There will be many who rejoice to see the crowds of angry protesters, plenty of Jews among them, against the Metropolitan Opera's production of John Adams's The Death of Klinghoffer. The opera, as anyone who follows these controversies will know by now, is about the 1985 hijacking of the ship Achille Lauro on which Palestinian terrorists killed the wheelchair-bound Jewish passenger Leon Klinghoffer.
Many of those at the protest lines will never have seen or heard the work. I have. As a matter of fact, I went with the editor of this newspaper to see the very same staging when it came to English National Opera. We came out neither fuelled with fury nor even especially indignant, except by the fact that we both had found it a dull opera.
Not everyone agrees with that assessment. And perhaps the fact that I found it, well, just a bit boring, in turn dulled my reaction to its moral flaws. And there are some.
People on both sides of this heated debate tend to be absolutist. It absolutely is antisemitic and romanticises terrorism, or it absolutely doesn't. Neither statement is quite true and to be proportionate it is crucial that we deal with the truth. Is Klinghoffer antisemitic? No question, it is not. But its librettist Alice Goodman turned from Judaism and converted - couldn't she be the proverbial self-hating Jew? I don't know, and it doesn't matter. What we have is the work. And there is nothing in there that objectively attacks Jews.
One could extrapolate a certain sympathy for the Palestinians as anti-Jewish only in the sense that you might believe the Palestinian characters are themselves first and foremost motivated by antisemitism, and that they have pulled the wool over the eyes of some of the other characters, and in a way over Adams and Goodman themselves.
The moral fogginess of the opera is clearly wrong
In a protest programme-note for the Met production, the daughters of Leon Klinghoffer, write that the opera "rationalises, romanticises and legitimises the terrorist murder of our father". While I feel for the immense pain of the family, it doesn't. It is insensitive for Adams to have written the opera knowing the pain that it would cause (although he presumably felt that the positive contribution to the overall situation that he wanted his opera to be, was worth that transgression). But it never romanticises the murder. It only - only! - romanticises terrorism without killing.

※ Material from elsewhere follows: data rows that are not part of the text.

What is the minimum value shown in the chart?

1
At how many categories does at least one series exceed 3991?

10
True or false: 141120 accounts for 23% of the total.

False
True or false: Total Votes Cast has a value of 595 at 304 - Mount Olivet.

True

That's where I stumble. There is a line after the murder scene where the ship's captain, who up to this point has lent a somewhat sympathetic ear to the lead terrorist, nicknamed "Rambo" storms: "You did not fail until you killed. Yesterday the entire world acknowledged the significance attaching to - let me not mince words -your disruption of this cruise. You awakened their consciences which sleep secure now that they have seen nothing that they might not have known…"
Excuse me? Allow me to paraphrase. Hijacking the ship was fine. Limited terrorism can sometimes be a good awareness-raiser. Killing is wrong.

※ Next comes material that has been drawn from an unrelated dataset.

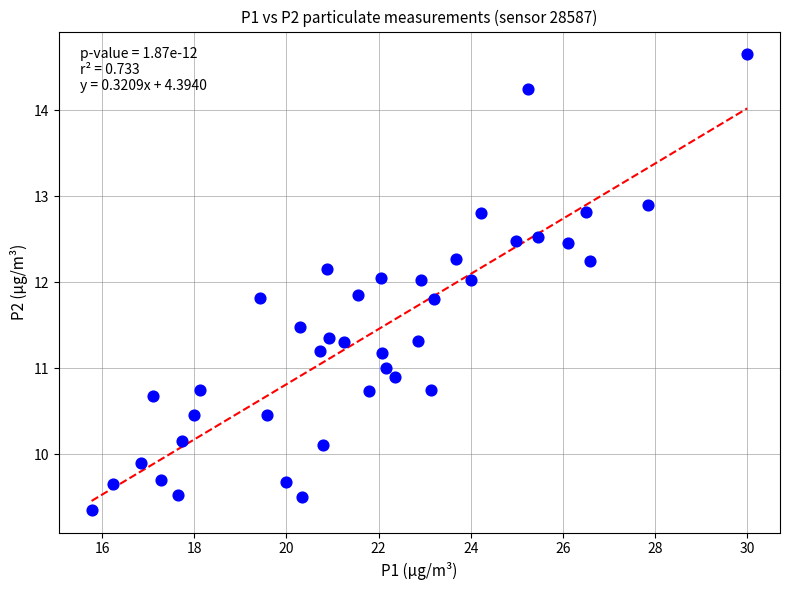

What is the range of Y values (max minus min)?

5.3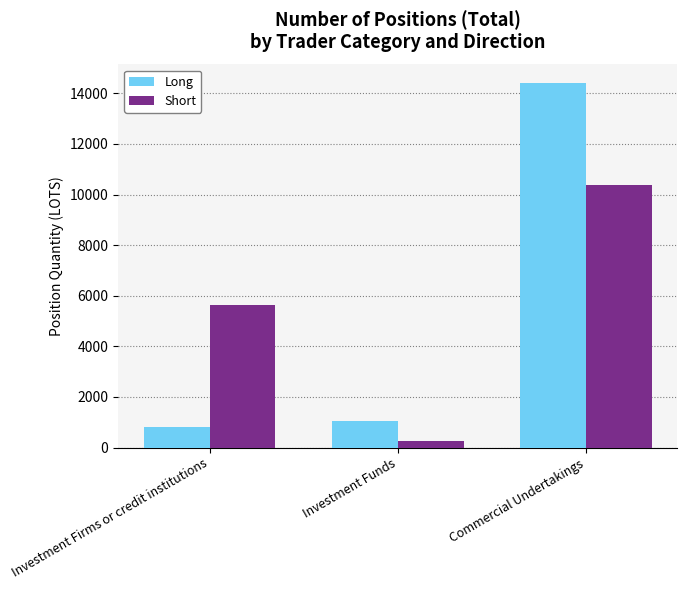

Read the Short value at Investment Firms or credit institutions.

5615.7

The moral fogginess of this pivotal moment in the action is wrong-headed, it is naïve and it is dangerous, and Adams clearly got carried away. But it is not antisemitic. And furthermore I'd say that polite society - the people who would go to see this opera - is generally capable of understanding this for itself. There is nothing wrong with protesting - outside. And to be honest, a part of me is proud to see my fellow Jews moved to stand up for themselves on any issue. But there are far more important ones.

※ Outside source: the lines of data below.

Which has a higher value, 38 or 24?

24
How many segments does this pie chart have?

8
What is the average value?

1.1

One final note. When the Hindus protested against a play in Birmingham, when Palestinian-sympathisers disrupted an Israel Philharmonic prom, and when Christians threw eggs at audience members going into a play in France, they each did damage to themselves in the eyes of the world. They were also wrong in the way they protested. We Jews must not make that kind of mistake. Violence or the disruption of any performances will be unforgivable.
We should strive to be a light unto the nations, not smash the bulb.